Friday, September 11, 2009

Whole Wheat Bread by Maxine Meyers

I got this recipe from my sister-in-law, Angela. In Maxine's words, "This is the lightest 100% whole wheat bread anywhere! Nobody believes it when I tell them it is made from 100% whole wheat. The secret is the three risings. I have had people tell me that they did not like whole wheat at all but after trying this recipe want nothing else. Don't let the three risings scare you. This bread is so easy because you can start it and walk away, come back and walk away. Your family will love homemade bread not just when it comes hot out of the oven but for days on end."
To start...

* 3 Tablespoons yeast
* 4 cups warm water
* 4 cups whole wheat flour

Mix these ingredients together and let sit until double. (Usually 15-30 minutes.) This step is called a sponge and is very important to allow the yeast to get a head start.

Add...

* 1/2 cup butter or vegetable oil
* 2/3 cup honey or molasses
* 3 teaspoons salt
* 6-8 cup whole wheat flour

Mix this together and knead for 15 -20 minutes if kneading by hand.
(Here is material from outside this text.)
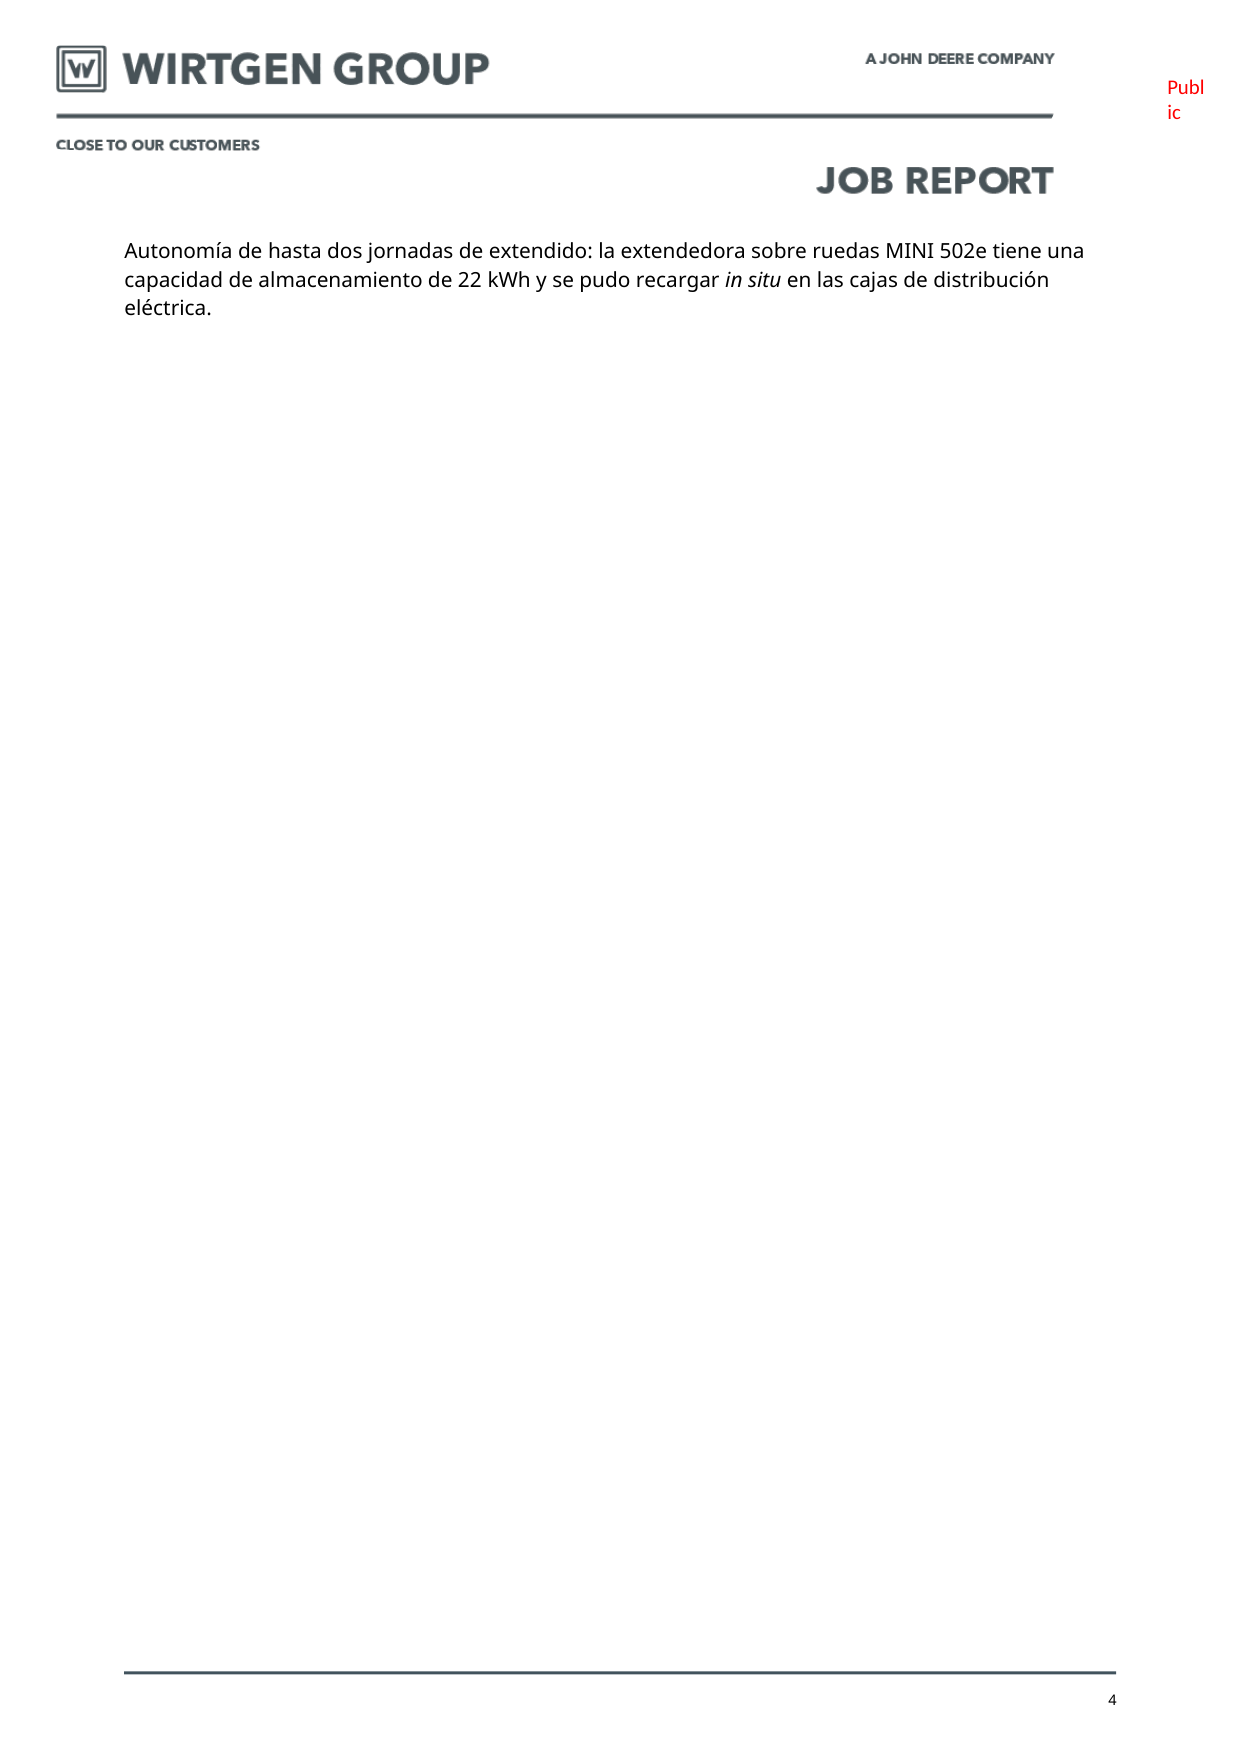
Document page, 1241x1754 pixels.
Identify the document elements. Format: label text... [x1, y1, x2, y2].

text Autonomía de hasta dos jornadas de extendido: la extendedora sobre ruedas MINI 502e tiene una capacidad de almacenamiento de 22 kWh y se pudo recargar in situ en las cajas de distribución eléctrica. [124, 236, 1116, 322]
picture [53, 45, 1062, 195]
Place in oiled bowl, cover and let rise again until double. (About 30 minutes) Punch down and shape in pans. Cover and let rise again until double. (20-30 minutes). Bake at 350 degrees for 30 minutes. Oil top of bread for a nice shiny crust. Recipe makes 4 loaves.

*If I have any left over cooked cereal, I add it and the bread even gets better! About a cup to the recipe.

This is absolutely the best and lightest whole wheat bread that I have ever tasted and people who don't even like whole wheat will ask for the recipe. It will keep moist for days and makes great french toast.